## Source document
= Beginning of Section =
At first, Tana spent his days and nights in a practically empty restaurant. “We tried to keep the place open late,” Tana says, “but after 8 o’clock nobody came. Everyone told me, ‘you have the wrong location, people won’t come, you’re right on the border of Beverly Hills and West Hollywood.’ ”

Then Dan Tana’s got its first restaurant review: a glowing report about a charming new discovery. “We never looked back,” Tana says. “We started doing such a big business that I had to close for lunch and keep the place open until 2 in the morning. Everybody wanted a table.”

Everybody, including Richard Burton:

“Richard Burton--you know he never came in here with Elizabeth Taylor? Anyway,” Tana says, “he telephoned three times one night--he wanted to come in with seven other people right away--and we couldn’t take him. There was no room. We said we could take him in two hours; we offered to split his party four and four. I mean, what are you going to do? You can’t kick people out of their seats. Later that night he gets on ‘The Tonight Show’ and Johnny Carson says, ‘Oh, it’s so easy for you--everyone must roll out the red carpet.’ And he says, ‘Not at Dan Tana’s--we can never get in there.’ ”
= End of Section =
## Activity 1
In the records, change "Happy Clients" to "Satisfied Clients" from the line with "I request and" up to and including the line with "Served more than", and give only those lines.
The records below are unrelated to the passage about Dan Tana's restaurant.

## Given data
= Beginning of Section =
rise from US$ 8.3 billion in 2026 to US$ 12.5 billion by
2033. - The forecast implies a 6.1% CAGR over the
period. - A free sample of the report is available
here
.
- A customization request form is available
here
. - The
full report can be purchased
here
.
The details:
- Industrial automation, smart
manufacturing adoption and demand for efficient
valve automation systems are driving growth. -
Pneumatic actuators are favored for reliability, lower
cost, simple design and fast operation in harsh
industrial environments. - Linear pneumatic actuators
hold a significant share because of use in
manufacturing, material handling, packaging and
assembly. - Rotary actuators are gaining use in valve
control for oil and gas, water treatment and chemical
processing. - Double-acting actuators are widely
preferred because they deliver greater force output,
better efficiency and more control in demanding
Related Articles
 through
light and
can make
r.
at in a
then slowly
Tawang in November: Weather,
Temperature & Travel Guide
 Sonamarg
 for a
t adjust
= End of Section =
= Beginning of Section =
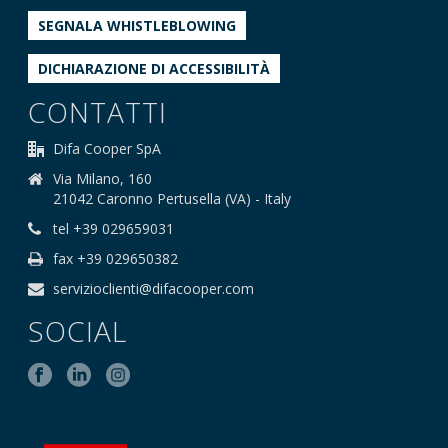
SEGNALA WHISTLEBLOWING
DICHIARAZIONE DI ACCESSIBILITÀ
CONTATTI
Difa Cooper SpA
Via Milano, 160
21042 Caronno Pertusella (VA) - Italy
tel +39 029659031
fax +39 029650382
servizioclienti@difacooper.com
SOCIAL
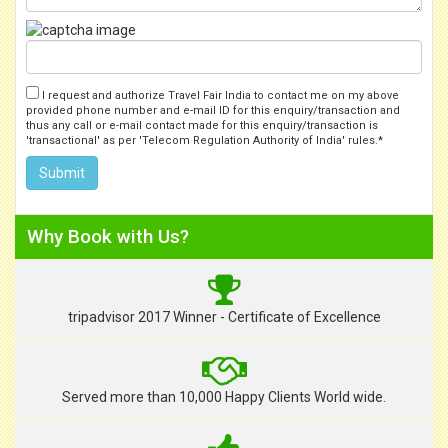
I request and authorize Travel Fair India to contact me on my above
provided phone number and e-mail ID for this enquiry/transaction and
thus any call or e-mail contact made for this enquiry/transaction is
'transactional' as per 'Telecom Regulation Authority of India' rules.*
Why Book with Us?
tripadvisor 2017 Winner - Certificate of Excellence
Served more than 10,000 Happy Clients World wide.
= End of Section =
= Beginning of Section =
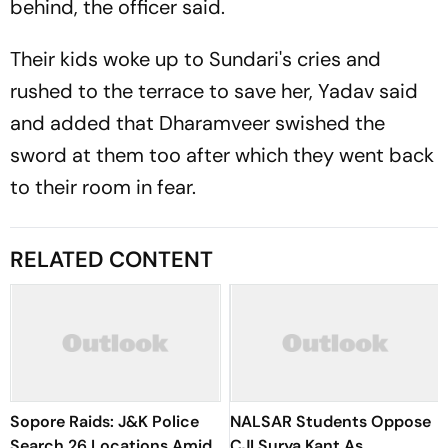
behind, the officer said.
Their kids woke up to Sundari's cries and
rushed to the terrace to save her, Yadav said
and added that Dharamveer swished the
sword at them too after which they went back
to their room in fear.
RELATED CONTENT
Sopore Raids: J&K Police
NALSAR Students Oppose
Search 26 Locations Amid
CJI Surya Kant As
= End of Section =
## Activity 2
Answer these questions from the passage about Dan Tana's restaurant:
(a) On the border of which two places was the restaurant located, according to what people told Tana?
(b) Until what hour did Tana keep the place open once business grew?
(c) How many other people did Richard Burton want to bring in with him?

## Exercise solution 1
I request and authorize Travel Fair India to contact me on my above
provided phone number and e-mail ID for this enquiry/transaction and
thus any call or e-mail contact made for this enquiry/transaction is
'transactional' as per 'Telecom Regulation Authority of India' rules.*
Why Book with Us?
tripadvisor 2017 Winner - Certificate of Excellence
Served more than 10,000 Satisfied Clients World wide.

## Exercise solution 2
(a) Beverly Hills and West Hollywood
(b) 2 in the morning
(c) Seven